By ECBC Public AffairsSeptember 16, 2016
ABERDEEN PROVING GROUND, Md. -- Imagine several Soldiers suddenly become severely ill after eating breakfast. If there is a toxin, virus or deadly bacteria in the food or water supply, then it needs to be identified fast.
Researchers at the U.S. Army Edgewood Chemical Biological Center are working on a system that will take advantage of portable analytical equipment in development to detect food and water contaminates in the field and provide critical life-saving information within minutes.
There are often two factors that need to be overcome when dealing with any contamination threat -- the location of samples and the wait time for results, said Dr. Mary Wade, Detection Spectrometry Branch chief at ECBC.
The Agents of Biological Origin Identifier system could possibly eliminate these two factors. It takes only minutes for the ABOid software to identify harmful agents, while current techniques may take days.
ABOid is an algorithm that was developed by the ECBC's Detection Spectrometry Branch in 2012, Wade said. ABOid is intended to be used with a biological mass spectrometer, a tool used to identify biological fragments in samples. As biological mass spectrometers become more readily available and soon portable, contaminants will be detected in the field quickly.
At ECBC, keeping warfighters and civilians safe from all chemical and biological threats is paramount, including threats that could be present in things that are consumed such as food or water.
Recently, the Army Public Health Command partnered with ECBC's Detection Spectrometry Branch to complete studies that demonstrated how ABOid can identify salmonella and ricin in mashed potato samples with 100 percent accuracy. This study resulted in a new patent license agreement and cooperative research and development agreement with Biodetech LLC to further develop how ABOid can be used in commercial food detection.
"The goal is to make ABOid available to food companies for screening in order to prevent food poisoning," Wade said.
The ECBC and Biodetech partnership will explore biological detection in more complex foods such as meats and dairy products. It will likely lead to an improved detection process of contaminants in the commercial food industry in the near future.
Now ECBC and PHC are pushing ABOid to a new realm of research with the Environmental BioSurveillance project, where the team is using ABOid to test water samples from around the world.
"A terrorist could pollute small or large drinking water supplies," Wade said. "ABOid could be used to quickly spot these potentially harmful agents and mitigate risks towards warfighters and civilians."

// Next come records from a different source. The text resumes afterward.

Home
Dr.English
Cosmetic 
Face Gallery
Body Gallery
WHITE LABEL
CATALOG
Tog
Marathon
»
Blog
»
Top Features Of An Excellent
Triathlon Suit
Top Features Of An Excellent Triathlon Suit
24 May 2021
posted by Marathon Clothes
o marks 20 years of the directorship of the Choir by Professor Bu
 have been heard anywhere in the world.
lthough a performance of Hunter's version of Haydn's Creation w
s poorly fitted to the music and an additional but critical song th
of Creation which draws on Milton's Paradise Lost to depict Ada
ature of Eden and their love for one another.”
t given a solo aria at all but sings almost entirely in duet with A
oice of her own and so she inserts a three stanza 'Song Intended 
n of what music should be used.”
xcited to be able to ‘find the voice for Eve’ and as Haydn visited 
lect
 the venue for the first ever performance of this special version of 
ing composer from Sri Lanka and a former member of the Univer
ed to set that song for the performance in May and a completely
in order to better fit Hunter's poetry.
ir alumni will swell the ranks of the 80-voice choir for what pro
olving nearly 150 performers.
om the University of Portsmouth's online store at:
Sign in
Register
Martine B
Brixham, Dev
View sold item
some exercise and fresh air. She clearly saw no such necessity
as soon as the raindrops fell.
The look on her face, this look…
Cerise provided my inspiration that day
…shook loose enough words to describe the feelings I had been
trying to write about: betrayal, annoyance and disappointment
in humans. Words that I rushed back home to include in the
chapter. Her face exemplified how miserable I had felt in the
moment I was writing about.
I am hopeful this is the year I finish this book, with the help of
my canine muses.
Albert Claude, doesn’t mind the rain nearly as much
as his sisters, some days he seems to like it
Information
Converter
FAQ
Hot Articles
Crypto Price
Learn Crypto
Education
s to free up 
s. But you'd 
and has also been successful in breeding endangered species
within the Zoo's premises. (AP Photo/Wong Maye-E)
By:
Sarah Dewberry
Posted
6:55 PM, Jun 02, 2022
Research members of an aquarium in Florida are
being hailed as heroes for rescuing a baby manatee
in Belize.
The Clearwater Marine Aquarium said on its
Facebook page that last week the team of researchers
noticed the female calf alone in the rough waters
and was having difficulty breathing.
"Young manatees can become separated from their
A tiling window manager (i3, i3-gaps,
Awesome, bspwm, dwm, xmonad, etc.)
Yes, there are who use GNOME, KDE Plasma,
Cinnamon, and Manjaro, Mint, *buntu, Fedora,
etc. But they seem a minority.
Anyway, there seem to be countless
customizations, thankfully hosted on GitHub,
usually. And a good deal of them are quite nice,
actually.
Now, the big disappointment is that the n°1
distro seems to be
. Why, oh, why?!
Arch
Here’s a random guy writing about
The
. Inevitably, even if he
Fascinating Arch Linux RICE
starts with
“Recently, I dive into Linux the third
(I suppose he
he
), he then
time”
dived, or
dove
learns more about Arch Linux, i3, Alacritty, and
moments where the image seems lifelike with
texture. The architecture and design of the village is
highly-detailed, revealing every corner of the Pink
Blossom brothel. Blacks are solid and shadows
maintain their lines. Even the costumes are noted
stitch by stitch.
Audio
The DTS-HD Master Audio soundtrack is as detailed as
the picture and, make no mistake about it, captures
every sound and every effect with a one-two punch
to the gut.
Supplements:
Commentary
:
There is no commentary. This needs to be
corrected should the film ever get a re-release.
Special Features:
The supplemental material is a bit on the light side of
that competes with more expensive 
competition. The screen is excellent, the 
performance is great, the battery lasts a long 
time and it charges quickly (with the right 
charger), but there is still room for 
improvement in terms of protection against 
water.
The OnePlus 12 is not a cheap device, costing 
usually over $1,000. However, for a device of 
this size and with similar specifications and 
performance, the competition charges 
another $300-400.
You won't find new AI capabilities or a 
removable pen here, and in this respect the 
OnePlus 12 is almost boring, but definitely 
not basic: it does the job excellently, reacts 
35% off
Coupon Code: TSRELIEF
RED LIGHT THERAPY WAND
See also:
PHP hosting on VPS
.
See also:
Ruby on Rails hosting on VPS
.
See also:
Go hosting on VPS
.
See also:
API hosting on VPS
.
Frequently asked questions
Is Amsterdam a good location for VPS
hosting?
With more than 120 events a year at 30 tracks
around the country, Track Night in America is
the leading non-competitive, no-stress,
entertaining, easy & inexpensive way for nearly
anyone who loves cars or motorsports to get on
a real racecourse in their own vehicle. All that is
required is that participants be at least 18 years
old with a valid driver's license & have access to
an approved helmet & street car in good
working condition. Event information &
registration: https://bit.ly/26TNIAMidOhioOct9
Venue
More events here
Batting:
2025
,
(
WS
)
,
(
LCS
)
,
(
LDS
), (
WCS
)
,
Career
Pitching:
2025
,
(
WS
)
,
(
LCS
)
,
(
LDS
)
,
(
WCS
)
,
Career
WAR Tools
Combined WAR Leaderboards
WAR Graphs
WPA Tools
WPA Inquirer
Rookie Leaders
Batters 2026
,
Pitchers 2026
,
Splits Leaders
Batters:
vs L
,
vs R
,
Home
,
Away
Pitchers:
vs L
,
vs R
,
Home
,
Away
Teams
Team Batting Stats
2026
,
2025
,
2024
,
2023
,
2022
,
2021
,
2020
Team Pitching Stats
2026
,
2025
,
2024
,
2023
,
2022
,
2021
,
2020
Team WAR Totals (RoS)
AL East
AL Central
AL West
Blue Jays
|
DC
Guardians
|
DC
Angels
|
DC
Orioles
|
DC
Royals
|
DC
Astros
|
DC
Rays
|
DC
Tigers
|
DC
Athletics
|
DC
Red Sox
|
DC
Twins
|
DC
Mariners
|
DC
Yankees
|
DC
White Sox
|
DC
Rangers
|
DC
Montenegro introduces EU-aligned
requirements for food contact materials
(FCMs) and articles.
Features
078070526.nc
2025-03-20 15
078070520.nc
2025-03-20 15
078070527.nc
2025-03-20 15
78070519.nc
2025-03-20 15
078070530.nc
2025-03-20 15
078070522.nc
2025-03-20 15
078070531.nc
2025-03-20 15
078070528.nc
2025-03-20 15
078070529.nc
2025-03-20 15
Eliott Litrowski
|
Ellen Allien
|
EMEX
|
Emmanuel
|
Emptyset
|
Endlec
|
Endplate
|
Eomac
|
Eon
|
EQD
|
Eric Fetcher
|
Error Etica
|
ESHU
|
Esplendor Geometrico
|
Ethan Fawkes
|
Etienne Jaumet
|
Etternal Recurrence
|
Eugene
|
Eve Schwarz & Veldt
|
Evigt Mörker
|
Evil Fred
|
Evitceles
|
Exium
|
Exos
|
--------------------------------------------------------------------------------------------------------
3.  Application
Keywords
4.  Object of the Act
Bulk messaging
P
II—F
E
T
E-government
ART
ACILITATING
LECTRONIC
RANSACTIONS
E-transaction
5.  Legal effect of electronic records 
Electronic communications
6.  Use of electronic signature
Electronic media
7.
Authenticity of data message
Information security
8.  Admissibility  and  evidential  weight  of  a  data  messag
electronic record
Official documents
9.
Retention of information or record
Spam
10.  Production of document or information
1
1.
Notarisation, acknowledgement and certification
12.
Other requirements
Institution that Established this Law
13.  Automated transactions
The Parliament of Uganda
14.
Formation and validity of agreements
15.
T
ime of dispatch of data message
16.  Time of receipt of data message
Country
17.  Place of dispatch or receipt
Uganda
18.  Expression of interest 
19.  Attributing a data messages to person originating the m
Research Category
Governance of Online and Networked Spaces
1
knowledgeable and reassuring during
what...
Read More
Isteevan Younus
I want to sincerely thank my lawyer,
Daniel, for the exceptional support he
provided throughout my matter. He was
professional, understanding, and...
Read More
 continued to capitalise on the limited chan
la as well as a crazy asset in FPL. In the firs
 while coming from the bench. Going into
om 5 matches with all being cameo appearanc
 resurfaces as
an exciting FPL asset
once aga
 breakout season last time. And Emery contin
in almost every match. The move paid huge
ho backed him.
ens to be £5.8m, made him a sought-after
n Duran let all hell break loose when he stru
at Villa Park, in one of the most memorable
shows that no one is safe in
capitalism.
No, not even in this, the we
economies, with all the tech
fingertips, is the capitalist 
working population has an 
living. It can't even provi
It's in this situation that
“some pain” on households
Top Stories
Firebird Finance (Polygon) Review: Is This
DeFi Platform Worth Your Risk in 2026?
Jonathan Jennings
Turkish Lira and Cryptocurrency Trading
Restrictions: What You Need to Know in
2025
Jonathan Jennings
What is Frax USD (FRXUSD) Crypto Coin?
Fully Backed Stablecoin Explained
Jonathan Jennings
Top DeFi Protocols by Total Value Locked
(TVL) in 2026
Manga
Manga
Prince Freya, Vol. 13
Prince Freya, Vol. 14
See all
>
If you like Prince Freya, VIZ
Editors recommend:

Testing water presents new challenges when compared with testing other substances like mashed potatoes. The water samples in the EBS project have been collected from around the globe and contain a huge variety of microbes, of which many will be un-sequenced.
However, ABOid will still classify these unknown microbes. Dr. Rabih Jabbour received an Outstanding Technical Achievement Award for biological detection using mass spectrometry-based proteomics in 2014 and continues to work on the ABOid projects.
The ABOid software takes the mass spectrometer data, called mass spectra signatures, and performs statistical analysis in order to provide an output of proteomics. The analysis indicates pathogens, toxicity, and organism strain levels.
The ABOid database already scans for more than 2,800 bacteria, 3,600 viruses, 80 fungi and parasites, and all known toxins. If an un-sequenced microbe is detected, then ABOid will classify it and still provide valuable information.
While chemical mass spectrometers are often portable, there are currently no portable mass spectrometers for biological detection. The Defense Threat Reduction Agency is funding a project to field a portable biological mass spectrometer by 2018.
A portable biological mass spectrometer partnered with ABOid could mean on-the-spot biological detection for food and environmental samples. This powerful combination of technologies would have life-saving impacts in civilian communities and on the battlefield.
The U.S. Army Edgewood Chemical Biological Center is part of the U.S. Army Research, Development and Engineering Command, which has the mission to ensure decisive overmatch for unified land operations to empower the Army, the joint warfighter and our nation. RDECOM is a major subordinate command of the U.S. Army Materiel Command.